Regression modeling #

Regression analysis is the term used to refer to a broad class of statistical methods that can be used to understand how one or more variables (deemed “features”, or covariates) relate to an outcome. Most commonly, regression analysis aims to estimate the conditional mean of the outcome, given the features. As we have seen before, this conditional mean can be denoted \(E[y | x[1], \ldots, x[p]]\) . The conceptual meaning of this quantity is that we take the average \(y\) for all possible observations that have exactly the given value of \(x\) as their covariates or features. This conditional mean is a property of the population, since we would never have access to all possible observations with a given value of \(x\) . In fact, our data set may contain only one observation with any particular value of \(x\) .

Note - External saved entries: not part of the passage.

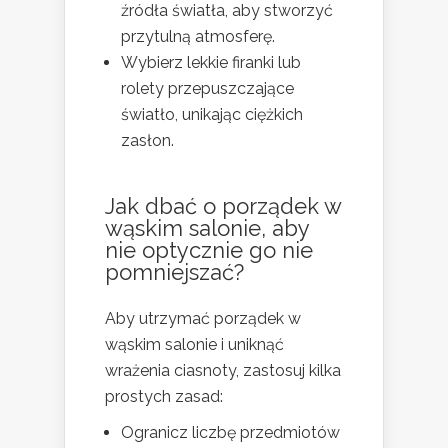
źródła światła, aby stworzyć
przytulną atmosferę.
Wybierz lekkie firanki lub
rolety przepuszczające
światło, unikając ciężkich
zasłon.
Jak dbać o porządek w
wąskim salonie, aby
nie optycznie go nie
pomniejszać?
Aby utrzymać porządek w
wąskim salonie i uniknąć
wrażenia ciasnoty, zastosuj kilka
prostych zasad:
Ogranicz liczbę przedmiotów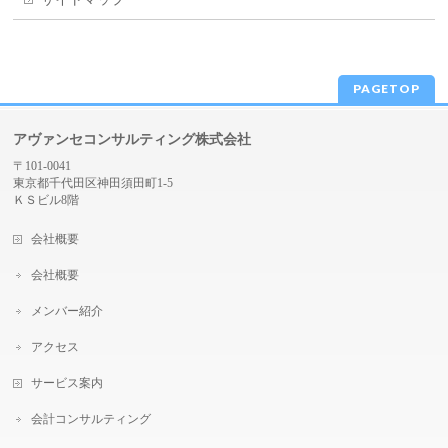
PAGETOP
アヴァンセコンサルティング株式会社
〒101-0041
東京都千代田区神田須田町1-5
ＫＳビル8階
会社概要
会社概要
メンバー紹介
アクセス
サービス案内
会計コンサルティング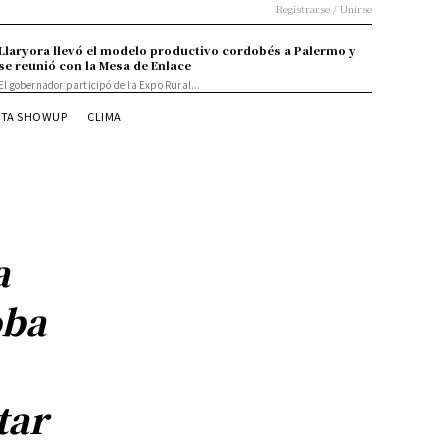
Registrarse / Unirse
Llaryora llevó el modelo productivo cordobés a Palermo y
se reunió con la Mesa de Enlace
El gobernador participó de la Expo Rural...
STA SHOWUP
CLIMA
a
oba
tar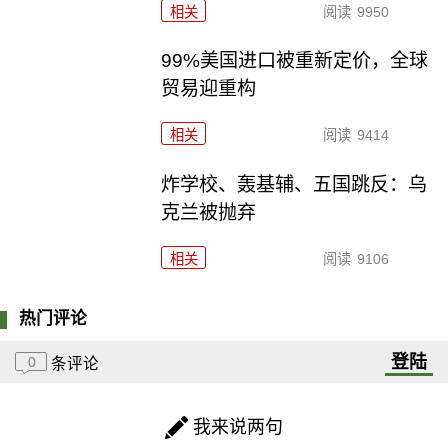
相关
阅读
9950
99%美国进口被重新定价，全球
贸易迎重构
相关
阅读
9414
炸学校、轰基辅、五国跳反：乌
克兰被抛弃
相关
阅读
9106
热门评论
登陆
0
条评论
我来说两句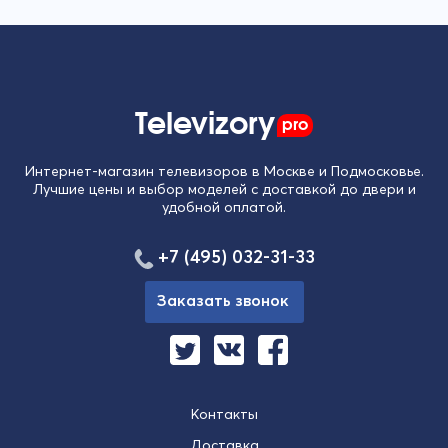
Televizory
pro
Интернет-магазин телевизоров в Москве и Подмосковье.
Лучшие цены и выбор моделей с доставкой до двери и
удобной оплатой.
+7 (495) 032-31-33
Заказать звонок
Контакты
Доставка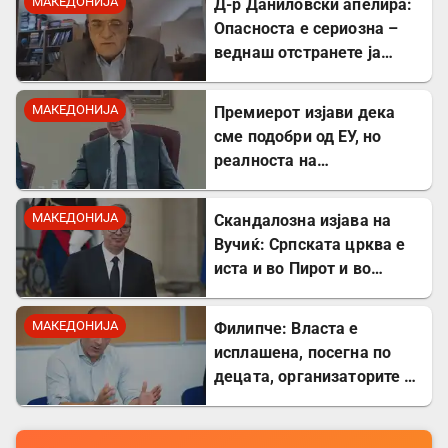
МАКЕДОНИЈА
Д-р Даниловски апелира:
Опасноста е сериозна –
веднаш отстранете ја
застоената вода за да се
заштитите од
МАКЕДОНИЈА
Премиерот изјави дека
западнонилска треска!
сме подобри од ЕУ, но
реалноста на
потрошувачката кошница
го демантира
МАКЕДОНИЈА
Скандалозна изјава на
Вучиќ: Српската црква е
иста и во Пирот и во
Скопје
МАКЕДОНИЈА
Филипче: Власта е
исплашена, посегна по
децата, организаторите и
напаѓачите мора да
одговараат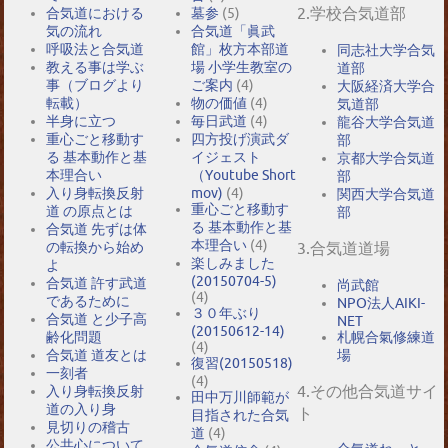
2.学校合気道部
合気道における
墓参
(5)
気の流れ
合気道「眞武
呼吸法と合気道
館」枚方本部道
同志社大学合気
教える事は学ぶ
場 小学生教室の
道部
事（ブログより
ご案内
(4)
大阪経済大学合
転載）
物の価値
(4)
気道部
半身に立つ
毎日武道
(4)
龍谷大学合気道
重心ごと移動す
四方投げ演武ダ
部
る 基本動作と基
イジェスト
京都大学合気道
本理合い
（Youtube Short
部
入り身転換反射
mov)
(4)
関西大学合気道
重心ごと移動す
道 の原点とは
部
る 基本動作と基
合気道 先ずは体
本理合い
(4)
の転換から始め
3.合気道道場
楽しみました
よ
(20150704-5)
合気道 許す武道
尚武館
(4)
であるために
NPO法人AIKI-
３０年ぶり
合気道 と少子高
NET
(20150612-14)
札幌合氣修練道
齢化問題
(4)
場
合気道 道友とは
復習(20150518)
一刻者
(4)
4.その他合気道サイ
入り身転換反射
田中万川師範が
道の入り身
ト
目指された合気
見切りの稽古
道
(4)
公共心について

Regression analysis is one of the major branches of statistics. While it is extremely well developed, new regression methods are being invented every year. The kNN approach discussed above can be viewed as a regression method, as it has exactly the same goal, namely, to estimate the conditional mean function (and then use it for prediction).

Perhaps the most well-known regression methods are called linear models and generalized linear models. Which are fit using least squares (or an iterative version of least squares). These topics are not covered in this class, but you can get a sense of what they do based on our discussion of kNN. Also note that earlier in the course we discussed scatterplot smoothing using LOWESS. The underlying algorithm for LOWESS is very similar to kNN, with the caveat the the standard LOWESS algorithm can only be used with one covariate.